===== The records =====
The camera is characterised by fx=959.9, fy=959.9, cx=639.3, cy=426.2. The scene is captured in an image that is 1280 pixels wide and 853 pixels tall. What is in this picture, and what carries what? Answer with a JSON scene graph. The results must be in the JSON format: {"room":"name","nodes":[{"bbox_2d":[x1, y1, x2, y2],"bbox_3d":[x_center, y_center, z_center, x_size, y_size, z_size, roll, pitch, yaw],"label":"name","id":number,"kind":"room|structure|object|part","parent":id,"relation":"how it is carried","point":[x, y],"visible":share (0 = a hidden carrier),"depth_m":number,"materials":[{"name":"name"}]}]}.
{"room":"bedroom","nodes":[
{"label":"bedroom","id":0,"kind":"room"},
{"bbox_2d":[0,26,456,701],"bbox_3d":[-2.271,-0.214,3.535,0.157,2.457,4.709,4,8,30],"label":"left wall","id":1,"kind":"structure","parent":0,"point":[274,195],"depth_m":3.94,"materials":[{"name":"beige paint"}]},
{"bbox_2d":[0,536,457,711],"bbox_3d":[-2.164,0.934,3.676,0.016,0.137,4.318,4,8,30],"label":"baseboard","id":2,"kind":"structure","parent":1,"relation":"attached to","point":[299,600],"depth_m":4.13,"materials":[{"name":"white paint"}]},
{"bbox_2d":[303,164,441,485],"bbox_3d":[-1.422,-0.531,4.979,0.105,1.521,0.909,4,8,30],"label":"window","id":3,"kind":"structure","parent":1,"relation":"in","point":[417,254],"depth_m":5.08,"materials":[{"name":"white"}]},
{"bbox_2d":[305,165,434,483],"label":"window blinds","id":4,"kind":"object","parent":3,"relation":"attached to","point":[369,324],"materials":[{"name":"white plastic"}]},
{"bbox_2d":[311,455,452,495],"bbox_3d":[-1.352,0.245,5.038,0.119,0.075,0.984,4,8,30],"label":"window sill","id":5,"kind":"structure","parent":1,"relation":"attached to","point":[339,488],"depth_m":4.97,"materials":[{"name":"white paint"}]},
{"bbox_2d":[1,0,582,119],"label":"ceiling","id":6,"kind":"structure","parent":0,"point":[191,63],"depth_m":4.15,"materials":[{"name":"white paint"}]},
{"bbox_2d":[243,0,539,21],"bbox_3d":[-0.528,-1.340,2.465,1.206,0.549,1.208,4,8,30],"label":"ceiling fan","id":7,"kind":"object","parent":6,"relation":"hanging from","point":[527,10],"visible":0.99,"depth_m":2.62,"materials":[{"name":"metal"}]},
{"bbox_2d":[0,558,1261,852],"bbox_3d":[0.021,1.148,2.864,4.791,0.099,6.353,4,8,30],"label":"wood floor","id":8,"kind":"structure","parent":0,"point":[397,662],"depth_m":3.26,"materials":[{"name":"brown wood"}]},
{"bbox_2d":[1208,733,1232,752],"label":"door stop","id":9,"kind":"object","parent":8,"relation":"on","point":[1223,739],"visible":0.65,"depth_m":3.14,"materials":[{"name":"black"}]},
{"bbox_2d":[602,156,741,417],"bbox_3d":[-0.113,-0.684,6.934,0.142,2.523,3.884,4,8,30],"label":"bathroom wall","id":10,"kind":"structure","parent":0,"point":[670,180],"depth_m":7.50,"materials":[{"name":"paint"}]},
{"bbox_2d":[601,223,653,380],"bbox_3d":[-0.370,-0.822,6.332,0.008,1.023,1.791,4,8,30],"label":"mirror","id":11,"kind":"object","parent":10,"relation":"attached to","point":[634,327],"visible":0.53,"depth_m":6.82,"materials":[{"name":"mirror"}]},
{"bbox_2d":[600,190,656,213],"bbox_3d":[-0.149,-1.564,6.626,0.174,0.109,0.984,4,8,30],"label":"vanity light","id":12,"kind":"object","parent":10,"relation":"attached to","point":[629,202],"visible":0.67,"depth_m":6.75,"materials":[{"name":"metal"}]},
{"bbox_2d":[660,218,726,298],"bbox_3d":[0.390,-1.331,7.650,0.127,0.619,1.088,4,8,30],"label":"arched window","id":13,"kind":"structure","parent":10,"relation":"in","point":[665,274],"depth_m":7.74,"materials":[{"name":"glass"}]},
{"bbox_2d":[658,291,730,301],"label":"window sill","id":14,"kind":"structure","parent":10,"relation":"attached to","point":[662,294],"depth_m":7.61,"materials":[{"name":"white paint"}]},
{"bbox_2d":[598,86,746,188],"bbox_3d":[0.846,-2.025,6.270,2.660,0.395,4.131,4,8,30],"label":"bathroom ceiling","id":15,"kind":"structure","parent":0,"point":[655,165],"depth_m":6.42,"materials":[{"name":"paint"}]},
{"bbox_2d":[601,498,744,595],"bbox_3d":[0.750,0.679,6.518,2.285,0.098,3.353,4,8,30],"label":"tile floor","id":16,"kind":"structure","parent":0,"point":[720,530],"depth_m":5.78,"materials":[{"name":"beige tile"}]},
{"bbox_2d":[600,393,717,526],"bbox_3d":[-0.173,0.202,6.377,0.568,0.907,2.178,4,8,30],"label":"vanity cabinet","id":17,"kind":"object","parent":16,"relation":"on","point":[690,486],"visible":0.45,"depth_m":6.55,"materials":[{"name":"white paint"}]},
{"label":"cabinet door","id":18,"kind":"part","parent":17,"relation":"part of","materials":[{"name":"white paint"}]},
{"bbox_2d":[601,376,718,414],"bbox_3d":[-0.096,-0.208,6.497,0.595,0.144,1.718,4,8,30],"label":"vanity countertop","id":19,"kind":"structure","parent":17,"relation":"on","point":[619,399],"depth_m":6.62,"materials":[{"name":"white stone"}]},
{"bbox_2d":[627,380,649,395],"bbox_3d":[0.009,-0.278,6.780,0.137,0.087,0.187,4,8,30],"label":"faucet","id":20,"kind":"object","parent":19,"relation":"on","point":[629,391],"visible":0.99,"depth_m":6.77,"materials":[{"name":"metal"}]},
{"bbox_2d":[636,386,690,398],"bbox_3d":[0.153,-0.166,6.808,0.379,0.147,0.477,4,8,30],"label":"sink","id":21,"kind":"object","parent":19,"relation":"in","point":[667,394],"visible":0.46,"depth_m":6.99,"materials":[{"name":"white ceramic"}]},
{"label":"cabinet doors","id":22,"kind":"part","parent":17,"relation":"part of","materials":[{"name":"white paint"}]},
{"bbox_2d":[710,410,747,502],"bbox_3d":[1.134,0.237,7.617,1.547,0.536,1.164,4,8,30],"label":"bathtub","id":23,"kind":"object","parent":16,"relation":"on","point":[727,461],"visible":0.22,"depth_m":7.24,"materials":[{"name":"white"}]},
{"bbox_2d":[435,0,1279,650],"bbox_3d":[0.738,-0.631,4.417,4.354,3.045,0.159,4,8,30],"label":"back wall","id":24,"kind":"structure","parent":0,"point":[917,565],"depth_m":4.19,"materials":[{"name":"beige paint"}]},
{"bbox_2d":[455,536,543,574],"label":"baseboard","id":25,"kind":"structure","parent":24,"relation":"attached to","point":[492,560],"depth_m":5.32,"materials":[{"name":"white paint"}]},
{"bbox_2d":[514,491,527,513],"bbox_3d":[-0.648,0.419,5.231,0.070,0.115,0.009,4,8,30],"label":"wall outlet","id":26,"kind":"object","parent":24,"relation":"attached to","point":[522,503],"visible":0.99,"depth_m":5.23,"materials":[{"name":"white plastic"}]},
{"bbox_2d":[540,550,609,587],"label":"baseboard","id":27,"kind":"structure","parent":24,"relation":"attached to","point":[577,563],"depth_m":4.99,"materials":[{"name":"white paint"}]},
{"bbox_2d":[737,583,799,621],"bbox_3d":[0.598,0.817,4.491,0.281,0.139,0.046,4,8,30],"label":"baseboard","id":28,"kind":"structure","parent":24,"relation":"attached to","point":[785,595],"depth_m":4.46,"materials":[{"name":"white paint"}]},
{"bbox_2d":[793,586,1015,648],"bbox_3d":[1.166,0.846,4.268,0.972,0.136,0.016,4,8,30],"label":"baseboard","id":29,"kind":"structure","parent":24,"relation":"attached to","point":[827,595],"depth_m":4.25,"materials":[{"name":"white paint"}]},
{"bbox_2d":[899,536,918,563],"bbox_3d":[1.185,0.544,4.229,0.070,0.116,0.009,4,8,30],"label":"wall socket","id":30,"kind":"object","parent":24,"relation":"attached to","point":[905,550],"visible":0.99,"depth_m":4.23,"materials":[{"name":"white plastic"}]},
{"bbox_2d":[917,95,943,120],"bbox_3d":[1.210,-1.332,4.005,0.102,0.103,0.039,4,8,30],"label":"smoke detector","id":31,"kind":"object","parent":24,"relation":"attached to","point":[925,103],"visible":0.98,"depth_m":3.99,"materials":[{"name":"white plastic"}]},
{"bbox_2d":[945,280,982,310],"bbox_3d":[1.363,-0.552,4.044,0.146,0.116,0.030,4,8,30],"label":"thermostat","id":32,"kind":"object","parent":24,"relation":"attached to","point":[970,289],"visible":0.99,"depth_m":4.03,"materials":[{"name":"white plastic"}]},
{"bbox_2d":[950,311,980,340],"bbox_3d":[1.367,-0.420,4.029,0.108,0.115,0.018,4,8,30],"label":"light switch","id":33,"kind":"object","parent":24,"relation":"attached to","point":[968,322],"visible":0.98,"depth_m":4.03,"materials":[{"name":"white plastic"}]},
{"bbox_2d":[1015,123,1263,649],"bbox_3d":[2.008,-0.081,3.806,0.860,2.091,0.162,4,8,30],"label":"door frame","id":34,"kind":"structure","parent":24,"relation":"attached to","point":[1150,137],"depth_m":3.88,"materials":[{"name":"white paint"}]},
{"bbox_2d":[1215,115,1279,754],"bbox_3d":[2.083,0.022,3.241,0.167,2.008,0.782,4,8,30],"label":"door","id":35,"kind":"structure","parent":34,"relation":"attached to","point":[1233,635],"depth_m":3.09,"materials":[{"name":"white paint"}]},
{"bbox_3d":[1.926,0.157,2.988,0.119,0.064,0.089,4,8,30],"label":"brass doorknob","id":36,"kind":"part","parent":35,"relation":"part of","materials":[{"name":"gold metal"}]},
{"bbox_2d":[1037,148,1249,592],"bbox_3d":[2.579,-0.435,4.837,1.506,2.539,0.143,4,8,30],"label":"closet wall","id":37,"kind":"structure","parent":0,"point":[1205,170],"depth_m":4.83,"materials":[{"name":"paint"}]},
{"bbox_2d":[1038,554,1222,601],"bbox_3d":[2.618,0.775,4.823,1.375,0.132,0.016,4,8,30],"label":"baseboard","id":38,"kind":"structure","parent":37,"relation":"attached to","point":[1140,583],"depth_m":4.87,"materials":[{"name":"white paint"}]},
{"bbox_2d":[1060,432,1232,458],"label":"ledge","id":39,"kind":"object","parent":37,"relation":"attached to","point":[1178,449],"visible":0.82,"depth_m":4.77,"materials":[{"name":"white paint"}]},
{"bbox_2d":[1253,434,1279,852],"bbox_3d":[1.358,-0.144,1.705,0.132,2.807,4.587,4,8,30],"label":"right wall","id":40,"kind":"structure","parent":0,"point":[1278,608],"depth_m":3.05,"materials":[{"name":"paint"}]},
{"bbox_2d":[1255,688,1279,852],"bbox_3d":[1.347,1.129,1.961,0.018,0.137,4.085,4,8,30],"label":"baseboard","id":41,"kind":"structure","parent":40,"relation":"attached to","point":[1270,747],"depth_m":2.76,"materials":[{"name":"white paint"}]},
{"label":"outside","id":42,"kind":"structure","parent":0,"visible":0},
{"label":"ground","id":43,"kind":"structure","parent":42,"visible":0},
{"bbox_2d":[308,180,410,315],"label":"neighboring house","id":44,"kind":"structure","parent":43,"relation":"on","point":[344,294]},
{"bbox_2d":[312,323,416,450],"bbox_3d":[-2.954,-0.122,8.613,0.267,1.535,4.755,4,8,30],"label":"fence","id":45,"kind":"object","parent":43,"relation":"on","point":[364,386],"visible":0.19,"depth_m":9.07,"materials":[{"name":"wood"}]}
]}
=====
◆ **Exercise brief**:
Find every line in the records that has the word "nodes". Then report the count alone.

◆ **Written reply**:
2